# 1996 Altima - OBD not available for Emissions Test



## jwenig (Mar 16, 2005)

I guess in 1996, this was the first year they started installing the OBD which houses information on Fuel Emissions information among other things. I have been to the Illinois Fuel Emissions Testing site two times already and both times, my OBD's information was not Ready.

This is the first time I have they have jacked into my OBD to get this information... And I am wondering if it ever worked to begin with. I took the car to the dealership and they said they are getting an error from the OBD that relates to the Knock Sensor. They want to replace the Knock sensor for $450 first, and if that is not the problem, then replace the OBD for $1600. 

OK, my first question is if the Emissions people can't read the OBD and it is returning "Not Ready", how come Nissian can read the errors?

Secondly, could the knock sensor be the culprit preventing the OBD from generating the information it needs for the emissions test?

Thirdly, I'm thinking of replacing this sensor myself... it appears to be on the engine block by the Oil Filter... anyone every change one of these suckers before, is it easy? The part is only $150.... They want $300 more in labor I guess... sounds like a lot for one small part to fix? Also, if I replace the part, do I need to reset the OBD somehow to clear the errors, or will it set automatically... How does this work?
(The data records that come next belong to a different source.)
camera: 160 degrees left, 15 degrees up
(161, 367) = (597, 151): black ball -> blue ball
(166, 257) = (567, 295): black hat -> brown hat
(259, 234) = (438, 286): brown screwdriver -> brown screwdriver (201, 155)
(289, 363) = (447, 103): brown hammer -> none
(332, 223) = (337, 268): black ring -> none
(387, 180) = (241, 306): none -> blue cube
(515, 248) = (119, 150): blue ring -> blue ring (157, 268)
Any answers to these questions would be greatly appreciated!

Jason


----------



## Asleep (Jan 19, 2003)

all altimas have some sort of an obd system. 93-94 was obd1 and 95-01 was obd2 and i believe that 02- are obd 3. if you have a parts store such as auto zone available to you, have them check the codes and clear them.


----------



## Agoudine (Feb 19, 2005)

When your OBD gives you Knock sensor trouble code it does not necessarily means that the knock sensor is bad and needs replacement. It can be caused by many things other than that.
I agree with "AsleepAltima". Go to autopart store to check and reset your trouble codes for FREE or do it yourself. You don't need any special equipment for that ,but a screw driver. Resat the memory first and see if the code will come back. As I told you in your other question ,buy Haynes repair manual. It will answer many of your questions about how to check trouble codes,replace knock sensor and much more.


----------



## KA24Tech (Feb 2, 2004)

Check all the fuses because the power to the OBD II Data Link Connector may not be there and the knock sensor replacement depends on the actual code. I ususally will test the sensor, as well as clean it and torque it correctly. I clear the code and drive it.

Troy


----------